- Published: January 15, 2022
- Updated: January 15, 2022
- University / College: Arizona State University
- Level: Undergraduate
- Language: English
- Downloads: 19
1. Corporations often choose to invest in foreign countries for a variety of reasons. One of the most compelling reasons to invest in foreign countries is to take advantage of lower operating costs particularly lower labor costs. The hourly labor cost in the United States in 2009 was $33. 53 (Bls, 2011). Other manufacturing costs such as rent, utilities, and insurance are typically much lower in foreign countries that in the United States. The countries that offer these types of savings are typically emerging economies such as Jordan.

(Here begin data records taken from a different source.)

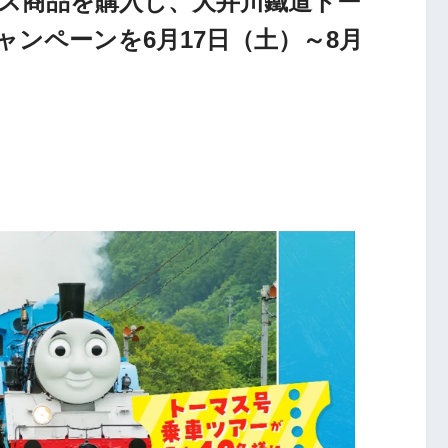
ス商品を購入し、大井川鐵道トー
ンペーンを6月17日（土）～8月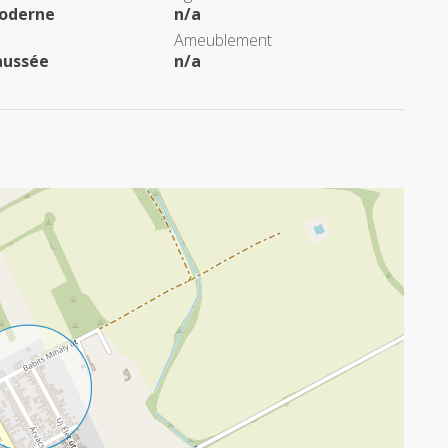
oderne
n/a
Ameublement
aussée
n/a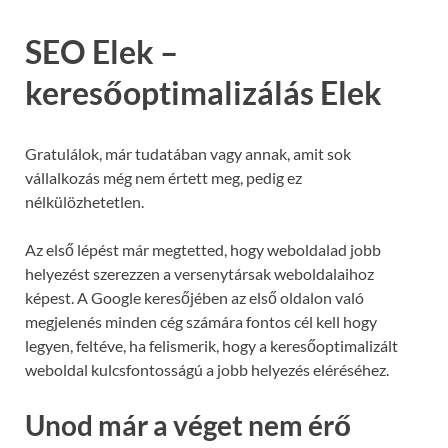
SEO Elek –
keresőoptimalizálás Elek
Gratulálok, már tudatában vagy annak, amit sok
vállalkozás még nem értett meg, pedig ez
nélkülözhetetlen.
Az első lépést már megtetted, hogy weboldalad jobb
helyezést szerezzen a versenytársak weboldalaihoz
képest. A Google keresőjében az első oldalon való
megjelenés minden cég számára fontos cél kell hogy
legyen, feltéve, ha felismerik, hogy a keresőoptimalizált
weboldal kulcsfontosságú a jobb helyezés eléréséhez.
Unod már a véget nem érő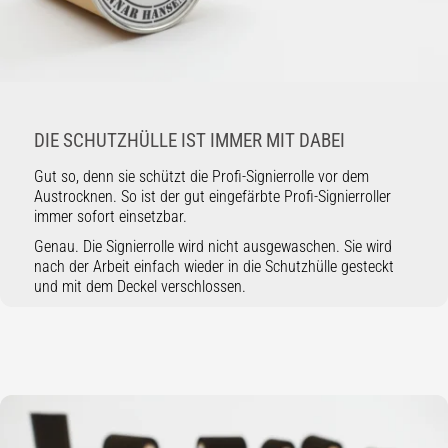
DIE SCHUTZHÜLLE IST IMMER MIT DABEI
Gut so, denn sie schützt die Profi-Signierrolle vor dem
Austrocknen. So ist der gut eingefärbte Profi-Signierroller
immer sofort einsetzbar.
Genau. Die Signierrolle wird nicht ausgewaschen. Sie wird
nach der Arbeit einfach wieder in die Schutzhülle gesteckt
und mit dem Deckel verschlossen.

An emerging economy is an economy that has a gross domestic product below $9, 000 a year. Multinational corporations are often motivated to invest in foreign countries because these locations have lower regulations which reduce compliance costs. Another reason to invest in a foreign country is to take advantage of lower materials costs. Often companies choose to establish a physical presence in a foreign country to take advantage of the demand for their product in the domestic marketplace. For instance if a country has a high demand for electronics, but the local producers are not satisfying the demand it makes sense for an electronics company to establish a physical presence in that country to exploit the business opportunity. Another reason companies penetrate certain international locations is due to governmental incentives and tax shelters. The presence of free trade agreements with the United States persuades many manufactures to operate in countries that offer these types of benefits.
2.
One of the most attractive features that Middle East countries provide to companies looking to invest in this region is a high availability of cheap labor. Due to the high employment rate in the region a company that establishes itself in the Middle East would not have any problem recruiting workers since thousands of people would apply for jobs. Jordan in particular offers several advantages to companies. Jordan offers preferential tax treatment to companies that invest in certain industries. If a company invests in rural or remote areas of Jordan the government offers a 75% tax exemption for a ten year period. Companies that invest in the Amman region are eligible for a 25% tax exemption for a ten year period. The Jordan government offers new investors a duty free privilege on imported equipment. Jordan is a particularly attractive location for U. S. investors. The Jordan-U. S. Free Trade Agreement eliminated tariffs on some Jordanian goods exported to the United States. In order for this benefit to kick in the foreign company must locate their facilities in the Qualifying Industrial Zones (QIZ).
3.
Given the limited resources of the Investment Recruitment Office the organization should focus on marketing and looking for investors in the most attractive industries in Jordan. The top three industries in Jordan are textile, light manufacturing, and information technology. The textile industry should be exploited further by promoting the U. S.-Jordan Free Trade Agreement. Qualifying Industrial Zones would be attractive to Asian textile companies restricted from selling in the U. S market due to the imposition of quotas.
Work Cited Page
Bls. gov. 16 August 2011. “ International Labor Comparisons.” 25 September 2011.